BEGIN Extract provided

In this case, the output looks the same as it did in our last iteration. Those are some basic methods for getting data into a template, and in my case I think the dictionary is the ideal data structure for this. In going further, my goal is to keep all the formatting and presentation issues in LaTeX, and all the data processing and selection pieces in Python.

## Creating Reports with SQLite, Python, Jinja2, and LaTeX

March 29th, 2015

For a long time, I’ve been wanting to figure out a way to generate reports from a SQLite / Spatialite database. For example, I’d like to reach into a database and generate profiles for different places that contain tables, charts, and maps. I know I can use Python to connect to the db and pull out variables. I also learned how to use LaTeX several years back when I revised the GIS Practicum manual, and routinely use it for writing reports, articles, and hand-outs.

I finally have time to devote to this, and am going to share what I’m learning in a series of posts. In this post I’ll describe how I got started, and will record some useful projects and posts that I’ve found.

### Figuring Out What the Pieces Are

In searching the web for building reports in Python, I’ve discovered a number of solutions. Many people have written modules that are in various states of production, from active to defunct. Prettytable was something I’ve used for generating basic text-file reports. It’s absolutely great at what it does, but I’m looking for something that’s more robust. Of all the tools out there, ReportLab seemed to be the most prominent package that would appear again and again. I’ve shied away from it, because I wanted a solution that was a little more general – if that makes sense. Something where every component is not so tightly bound to a specific module.

Luckily I found this post, which was perfect for helping me to understand conceptually what I wanted to do. The author describes how he automatically generates song sheets by using a programming language (JAVA in this case) to reach into a database and insert the content into a template (LaTeX in this case) using a template engine (Apache Velocity) to produce good looking output. In this case, the template has the shell of a document and place-holders where variables will be passed in from the scripting language and rendered using the engine. He included this helpful diagram from wikimedia in his post:

I started looking for a template engine that would work well with both LaTeX and Python. The author had mentioned Cheetah as another engine, and it turns out that Cheetah is often used in conjunction with Python and LaTeX. After digging around some more, I discovered another template engine called Jinja (or Jinja2) which I’ve adopted as my solution, largely because I’ve found that the project documentation was quite good and there are numerous user examples that I can follow. Jinja2 allows you to do much more than simply passing variables into the template and rendering it; you have the option to run a lot of Pythonesque code from within the template itself.

### Putting the Pieces Together

While Jinja is often used for generating HTML and XML (for example), it’s also used for LaTeX (for example). I found that this series of slides was the perfect introduction for me. They’re written in German, but since most of the syntax in the scripting and mark-up languages is in English it’s easy to grasp (and those three-years of German I took way back in high school are now reaping dividends!)

END Extract provided

• _Problem statement_
For each of these statements, say yes or no to whether it agrees with the post on creating reports with SQLite, Python, Jinja2, and LaTeX, and quote the words of the post that decide it. 1. The writer picked Jinja2 in large part because its project documentation was good. 2. The writer settled on ReportLab as the reporting tool. 3. The slides the writer found useful were written in English.

BEGIN Dataset

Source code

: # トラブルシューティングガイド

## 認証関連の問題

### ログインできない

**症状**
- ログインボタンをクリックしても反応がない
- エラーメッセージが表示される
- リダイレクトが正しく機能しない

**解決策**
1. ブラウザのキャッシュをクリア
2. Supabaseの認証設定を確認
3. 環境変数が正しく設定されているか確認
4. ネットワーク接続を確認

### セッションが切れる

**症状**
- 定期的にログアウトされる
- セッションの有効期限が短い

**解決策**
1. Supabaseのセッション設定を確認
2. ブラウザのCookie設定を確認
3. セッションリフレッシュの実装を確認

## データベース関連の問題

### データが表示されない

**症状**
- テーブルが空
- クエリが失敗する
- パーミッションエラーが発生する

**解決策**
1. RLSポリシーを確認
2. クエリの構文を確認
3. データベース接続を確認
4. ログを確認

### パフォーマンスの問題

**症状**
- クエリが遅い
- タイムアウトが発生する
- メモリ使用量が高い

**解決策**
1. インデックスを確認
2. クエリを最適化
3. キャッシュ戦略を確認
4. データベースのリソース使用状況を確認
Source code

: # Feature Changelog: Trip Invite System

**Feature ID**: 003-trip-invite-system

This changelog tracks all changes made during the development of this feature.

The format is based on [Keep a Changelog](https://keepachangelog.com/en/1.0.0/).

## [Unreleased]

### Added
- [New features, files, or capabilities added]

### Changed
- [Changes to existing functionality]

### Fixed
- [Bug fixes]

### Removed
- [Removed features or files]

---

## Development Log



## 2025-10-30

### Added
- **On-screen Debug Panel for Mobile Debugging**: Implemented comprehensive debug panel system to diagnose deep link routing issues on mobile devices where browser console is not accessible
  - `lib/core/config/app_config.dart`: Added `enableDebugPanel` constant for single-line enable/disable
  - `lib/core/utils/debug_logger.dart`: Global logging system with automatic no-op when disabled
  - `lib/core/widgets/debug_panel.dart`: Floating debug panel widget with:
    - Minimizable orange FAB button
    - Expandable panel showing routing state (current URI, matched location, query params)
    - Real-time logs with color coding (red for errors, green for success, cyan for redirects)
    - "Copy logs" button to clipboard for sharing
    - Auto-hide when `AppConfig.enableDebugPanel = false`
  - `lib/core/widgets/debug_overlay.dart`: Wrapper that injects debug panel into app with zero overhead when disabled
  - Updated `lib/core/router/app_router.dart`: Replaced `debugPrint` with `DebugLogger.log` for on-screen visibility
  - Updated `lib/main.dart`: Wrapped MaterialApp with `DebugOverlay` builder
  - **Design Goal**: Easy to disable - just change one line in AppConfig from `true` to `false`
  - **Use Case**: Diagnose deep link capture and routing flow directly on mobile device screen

END Dataset

• _Written solution_
1. Yes: "largely because I’ve found that the project documentation was quite good"
2. No: "I’ve shied away from it"
3. No: "They’re written in German"